In this message, a way to use IETF DNS functionality for the BDX address resolution is sketched. The resolution using a canonical concatenated string of bdx metadata that has been made opaque (in whole or
part) by using a cryptographic hash. Apparently this masking has been required to meet some commercial concerns about not disclosing what organizations use which providers).
The main point here is to show that BDX address lookup requirements are met by using a known registry (DNS) with known internet scalability and manageability, using already existing approved standards.
By analogy with ENUM, (see information box below for an introduction to ENUM from voip-info.org), we can therefore concatenate BDX service metadata identifiers to a string in a canonical way, use sha-256
to produce a resource identifier, introduce a DNS NAPTR record for that identifier in the “peppol.org” domain or whatever , do a DNS query on the resulting value, and resolve in a standardized way (indicated by the “A” flag of the NAPTR record) to A, AAAA
or A6 address records.
(For extra spice, add DNSSEC to prevent cache poisoning at the “peppol.org” domain. Use DANE for DNS based PKI if desired for TLS. Many variations are possible for the NAPTR string on concatenation order,
separators, hashing procedures to meet visibility or nondisclosure concerns. Another variation would insert a “S” flag in the NAPTR RR, and then look up SRV records for a domain name key, from which address records would be obtained. This additional step would
allow multiple BDX servers to be advertised for a provider, e.g.)

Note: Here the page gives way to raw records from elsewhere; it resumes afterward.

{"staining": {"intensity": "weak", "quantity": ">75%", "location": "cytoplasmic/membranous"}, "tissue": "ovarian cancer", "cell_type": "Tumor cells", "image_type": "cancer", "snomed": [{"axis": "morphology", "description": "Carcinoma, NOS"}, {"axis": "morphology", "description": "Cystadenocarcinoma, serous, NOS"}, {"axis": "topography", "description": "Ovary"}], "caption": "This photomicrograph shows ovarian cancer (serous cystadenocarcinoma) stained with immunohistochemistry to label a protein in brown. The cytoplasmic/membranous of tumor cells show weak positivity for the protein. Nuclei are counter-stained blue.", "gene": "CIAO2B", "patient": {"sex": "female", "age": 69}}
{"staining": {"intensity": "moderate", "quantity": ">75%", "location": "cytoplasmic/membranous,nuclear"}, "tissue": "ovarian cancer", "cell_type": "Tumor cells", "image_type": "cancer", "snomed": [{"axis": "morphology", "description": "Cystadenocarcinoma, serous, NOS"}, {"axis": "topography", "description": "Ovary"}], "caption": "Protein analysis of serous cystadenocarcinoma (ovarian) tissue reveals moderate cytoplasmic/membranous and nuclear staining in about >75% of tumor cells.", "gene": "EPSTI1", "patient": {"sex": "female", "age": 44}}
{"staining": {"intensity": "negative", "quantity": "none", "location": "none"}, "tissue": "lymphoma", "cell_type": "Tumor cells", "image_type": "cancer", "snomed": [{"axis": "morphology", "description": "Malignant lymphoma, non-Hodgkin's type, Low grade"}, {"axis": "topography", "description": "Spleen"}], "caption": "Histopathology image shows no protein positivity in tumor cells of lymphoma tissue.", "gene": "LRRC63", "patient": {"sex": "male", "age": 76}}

IETF has evolved DNS to support many use cases beyond simple FQDN to Inet address lookups. Isn’t it preferable to actually use DNS, its query system, and its zone update management procedures instead of creating
a hybrid Web Service and DNS mashup for a use case that is already easily handled by a simple profile of current specifications?
DNS NAPTR resource records are documented in RFC 2915: This document describes a Domain Name System (DNS) resource record which specifies a regular _expression_ based rewrite rule that,
when applied to an existing string, will produce a new domain label or Uniform Resource Identifier (URI). […]
This allows the DNS to be used to lookup services for a wide variety of resource names (including URIs) which are not in domain name syntax.
Reasons for doing this range from URN Resource Discovery Systems to moving out-of-date services to new domains.